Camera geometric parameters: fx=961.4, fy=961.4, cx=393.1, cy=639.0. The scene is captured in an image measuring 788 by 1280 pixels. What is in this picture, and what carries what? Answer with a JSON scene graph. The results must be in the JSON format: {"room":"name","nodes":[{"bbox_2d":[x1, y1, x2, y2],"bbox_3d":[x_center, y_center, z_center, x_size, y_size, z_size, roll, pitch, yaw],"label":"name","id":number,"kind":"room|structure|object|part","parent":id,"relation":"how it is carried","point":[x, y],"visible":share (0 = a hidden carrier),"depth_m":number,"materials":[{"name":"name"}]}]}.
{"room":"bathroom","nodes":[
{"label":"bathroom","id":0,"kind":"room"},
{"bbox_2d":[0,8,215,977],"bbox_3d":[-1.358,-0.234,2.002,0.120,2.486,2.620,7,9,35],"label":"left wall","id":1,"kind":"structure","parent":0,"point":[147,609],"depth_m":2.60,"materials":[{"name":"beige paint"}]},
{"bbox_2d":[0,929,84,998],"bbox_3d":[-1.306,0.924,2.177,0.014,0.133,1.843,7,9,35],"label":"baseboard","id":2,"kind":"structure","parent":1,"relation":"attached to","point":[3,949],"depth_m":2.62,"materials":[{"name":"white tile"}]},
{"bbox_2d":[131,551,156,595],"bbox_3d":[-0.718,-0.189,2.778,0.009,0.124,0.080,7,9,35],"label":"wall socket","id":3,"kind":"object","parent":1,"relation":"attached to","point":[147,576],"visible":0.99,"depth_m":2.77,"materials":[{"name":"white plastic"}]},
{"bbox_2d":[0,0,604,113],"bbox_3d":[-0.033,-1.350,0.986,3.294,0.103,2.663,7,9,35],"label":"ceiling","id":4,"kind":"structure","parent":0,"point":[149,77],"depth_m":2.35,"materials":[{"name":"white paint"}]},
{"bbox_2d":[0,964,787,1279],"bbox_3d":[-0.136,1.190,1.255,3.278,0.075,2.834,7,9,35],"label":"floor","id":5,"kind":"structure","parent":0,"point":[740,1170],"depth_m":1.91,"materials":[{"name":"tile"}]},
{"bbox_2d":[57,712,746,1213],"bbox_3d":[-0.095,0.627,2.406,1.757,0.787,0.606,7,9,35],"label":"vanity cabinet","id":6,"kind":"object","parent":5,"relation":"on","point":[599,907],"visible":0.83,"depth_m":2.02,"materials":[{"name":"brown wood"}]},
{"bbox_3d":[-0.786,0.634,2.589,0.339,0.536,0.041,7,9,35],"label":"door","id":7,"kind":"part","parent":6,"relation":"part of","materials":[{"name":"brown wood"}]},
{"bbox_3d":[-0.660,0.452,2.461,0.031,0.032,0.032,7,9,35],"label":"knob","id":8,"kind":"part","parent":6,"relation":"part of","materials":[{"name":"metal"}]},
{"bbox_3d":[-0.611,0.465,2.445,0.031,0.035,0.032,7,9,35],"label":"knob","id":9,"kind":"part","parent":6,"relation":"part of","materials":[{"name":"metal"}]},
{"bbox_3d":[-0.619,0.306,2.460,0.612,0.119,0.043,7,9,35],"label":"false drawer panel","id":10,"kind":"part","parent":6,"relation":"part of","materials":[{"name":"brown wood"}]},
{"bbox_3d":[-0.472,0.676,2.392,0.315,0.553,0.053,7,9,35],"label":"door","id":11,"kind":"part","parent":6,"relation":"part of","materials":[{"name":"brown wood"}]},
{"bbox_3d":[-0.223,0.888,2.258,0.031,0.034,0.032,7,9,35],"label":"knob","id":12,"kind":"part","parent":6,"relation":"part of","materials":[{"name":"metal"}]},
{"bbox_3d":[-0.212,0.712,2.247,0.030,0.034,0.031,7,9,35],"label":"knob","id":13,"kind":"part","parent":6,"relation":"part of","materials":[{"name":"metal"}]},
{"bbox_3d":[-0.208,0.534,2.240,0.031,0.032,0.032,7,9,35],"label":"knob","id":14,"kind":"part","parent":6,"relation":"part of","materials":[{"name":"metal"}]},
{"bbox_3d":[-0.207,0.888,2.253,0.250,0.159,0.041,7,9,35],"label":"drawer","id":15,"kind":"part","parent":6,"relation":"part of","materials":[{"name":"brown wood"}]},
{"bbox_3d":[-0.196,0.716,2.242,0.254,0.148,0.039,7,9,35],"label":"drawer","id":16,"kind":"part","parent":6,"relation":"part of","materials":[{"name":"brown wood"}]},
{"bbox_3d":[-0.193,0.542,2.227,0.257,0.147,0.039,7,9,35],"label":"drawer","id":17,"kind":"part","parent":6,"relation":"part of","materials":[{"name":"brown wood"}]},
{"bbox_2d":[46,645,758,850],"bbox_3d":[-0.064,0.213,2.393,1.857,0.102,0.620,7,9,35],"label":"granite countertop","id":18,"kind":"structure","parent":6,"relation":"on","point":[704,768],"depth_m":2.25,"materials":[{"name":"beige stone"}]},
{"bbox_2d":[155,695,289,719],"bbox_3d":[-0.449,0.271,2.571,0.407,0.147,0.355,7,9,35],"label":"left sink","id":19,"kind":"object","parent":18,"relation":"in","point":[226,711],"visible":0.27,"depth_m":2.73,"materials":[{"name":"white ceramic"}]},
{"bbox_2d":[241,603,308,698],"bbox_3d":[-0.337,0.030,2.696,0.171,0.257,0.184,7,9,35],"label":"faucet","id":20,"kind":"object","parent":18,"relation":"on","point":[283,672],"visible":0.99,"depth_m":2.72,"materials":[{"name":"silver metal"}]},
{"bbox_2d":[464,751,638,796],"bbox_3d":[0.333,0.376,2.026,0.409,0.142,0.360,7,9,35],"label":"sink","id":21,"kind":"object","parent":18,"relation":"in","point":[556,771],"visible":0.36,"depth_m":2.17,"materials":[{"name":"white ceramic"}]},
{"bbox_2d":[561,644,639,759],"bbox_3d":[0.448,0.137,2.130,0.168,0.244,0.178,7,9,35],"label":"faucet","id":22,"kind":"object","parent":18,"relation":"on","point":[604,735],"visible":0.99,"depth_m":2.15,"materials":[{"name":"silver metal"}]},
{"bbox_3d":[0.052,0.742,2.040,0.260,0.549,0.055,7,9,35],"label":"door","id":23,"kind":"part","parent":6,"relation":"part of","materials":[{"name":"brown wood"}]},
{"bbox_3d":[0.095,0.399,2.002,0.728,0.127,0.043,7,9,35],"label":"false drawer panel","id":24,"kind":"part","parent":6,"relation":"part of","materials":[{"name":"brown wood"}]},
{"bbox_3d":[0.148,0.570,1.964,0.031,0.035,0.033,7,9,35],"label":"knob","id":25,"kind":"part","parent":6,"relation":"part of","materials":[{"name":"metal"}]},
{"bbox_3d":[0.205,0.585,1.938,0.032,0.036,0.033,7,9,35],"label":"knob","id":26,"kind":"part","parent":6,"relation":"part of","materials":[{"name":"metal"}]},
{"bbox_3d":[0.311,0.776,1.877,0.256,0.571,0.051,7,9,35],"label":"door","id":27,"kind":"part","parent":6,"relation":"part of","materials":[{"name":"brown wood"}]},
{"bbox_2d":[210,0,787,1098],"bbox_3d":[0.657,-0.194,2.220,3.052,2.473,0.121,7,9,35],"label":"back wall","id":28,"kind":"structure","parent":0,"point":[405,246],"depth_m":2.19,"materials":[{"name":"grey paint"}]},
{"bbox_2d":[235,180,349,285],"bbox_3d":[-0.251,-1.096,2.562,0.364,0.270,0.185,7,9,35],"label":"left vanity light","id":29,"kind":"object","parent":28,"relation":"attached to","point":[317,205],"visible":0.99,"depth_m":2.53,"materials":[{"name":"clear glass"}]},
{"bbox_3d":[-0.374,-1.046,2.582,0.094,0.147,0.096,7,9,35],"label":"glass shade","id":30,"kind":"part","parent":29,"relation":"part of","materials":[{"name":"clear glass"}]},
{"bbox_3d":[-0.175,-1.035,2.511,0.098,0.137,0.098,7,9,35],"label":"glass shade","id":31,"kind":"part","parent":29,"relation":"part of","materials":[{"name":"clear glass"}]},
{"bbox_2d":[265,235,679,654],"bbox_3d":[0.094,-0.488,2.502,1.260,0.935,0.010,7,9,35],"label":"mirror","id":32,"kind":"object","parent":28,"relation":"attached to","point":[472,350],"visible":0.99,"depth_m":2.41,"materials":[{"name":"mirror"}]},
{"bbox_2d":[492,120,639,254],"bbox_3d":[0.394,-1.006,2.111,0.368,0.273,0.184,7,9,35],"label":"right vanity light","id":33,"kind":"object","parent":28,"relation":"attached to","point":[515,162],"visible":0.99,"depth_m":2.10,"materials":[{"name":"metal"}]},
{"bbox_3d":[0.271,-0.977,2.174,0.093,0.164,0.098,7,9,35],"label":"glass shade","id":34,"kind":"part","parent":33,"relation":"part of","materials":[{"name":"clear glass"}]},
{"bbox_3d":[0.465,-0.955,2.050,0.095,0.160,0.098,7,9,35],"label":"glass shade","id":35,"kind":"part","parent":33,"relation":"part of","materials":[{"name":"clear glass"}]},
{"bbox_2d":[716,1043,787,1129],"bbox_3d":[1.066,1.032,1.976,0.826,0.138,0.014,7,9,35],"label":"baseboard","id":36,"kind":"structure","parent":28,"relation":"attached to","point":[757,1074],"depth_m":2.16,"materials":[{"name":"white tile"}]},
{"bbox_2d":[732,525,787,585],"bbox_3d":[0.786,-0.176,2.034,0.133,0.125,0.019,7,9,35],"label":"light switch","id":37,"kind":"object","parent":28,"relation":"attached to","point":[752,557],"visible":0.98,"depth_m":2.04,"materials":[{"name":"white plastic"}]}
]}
* * *
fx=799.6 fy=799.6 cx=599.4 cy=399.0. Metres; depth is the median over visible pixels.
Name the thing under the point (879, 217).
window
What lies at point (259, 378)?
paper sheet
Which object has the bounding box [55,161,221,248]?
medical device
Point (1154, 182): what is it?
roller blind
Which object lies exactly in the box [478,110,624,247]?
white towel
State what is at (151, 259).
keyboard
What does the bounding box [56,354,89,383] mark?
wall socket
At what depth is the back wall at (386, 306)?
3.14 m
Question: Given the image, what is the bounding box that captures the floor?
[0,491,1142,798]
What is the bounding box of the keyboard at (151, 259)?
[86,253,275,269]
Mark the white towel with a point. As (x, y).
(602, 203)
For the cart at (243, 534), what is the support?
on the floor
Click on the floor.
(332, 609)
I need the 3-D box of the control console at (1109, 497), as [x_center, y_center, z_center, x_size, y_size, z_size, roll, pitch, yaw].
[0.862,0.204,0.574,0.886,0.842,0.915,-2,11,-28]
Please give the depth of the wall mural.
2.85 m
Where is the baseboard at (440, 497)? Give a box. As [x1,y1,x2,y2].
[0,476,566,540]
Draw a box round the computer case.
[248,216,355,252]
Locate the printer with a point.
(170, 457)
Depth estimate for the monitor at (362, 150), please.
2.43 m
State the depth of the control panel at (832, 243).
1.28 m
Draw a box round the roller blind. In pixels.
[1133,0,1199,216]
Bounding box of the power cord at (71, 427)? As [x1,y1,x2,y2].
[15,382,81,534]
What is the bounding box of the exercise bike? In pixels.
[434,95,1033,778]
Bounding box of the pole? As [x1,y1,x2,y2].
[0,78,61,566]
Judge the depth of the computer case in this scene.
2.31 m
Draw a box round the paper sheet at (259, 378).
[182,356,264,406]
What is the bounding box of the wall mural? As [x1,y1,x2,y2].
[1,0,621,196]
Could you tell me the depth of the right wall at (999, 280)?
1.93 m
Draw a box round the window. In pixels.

## EXERCISE BRIEF
Find where the line with "Bounding box of the power" sits in the material above, then copy exactly from it through the line with "Draw a box round the window. In pixels.". Add no other line.

## RESPONSE TO THE TASK
Bounding box of the power cord at (71, 427)? As [x1,y1,x2,y2].
[15,382,81,534]
What is the bounding box of the exercise bike? In pixels.
[434,95,1033,778]
Bounding box of the pole? As [x1,y1,x2,y2].
[0,78,61,566]
Judge the depth of the computer case in this scene.
2.31 m
Draw a box round the paper sheet at (259, 378).
[182,356,264,406]
What is the bounding box of the wall mural? As [x1,y1,x2,y2].
[1,0,621,196]
Could you tell me the depth of the right wall at (999, 280)?
1.93 m
Draw a box round the window. In pixels.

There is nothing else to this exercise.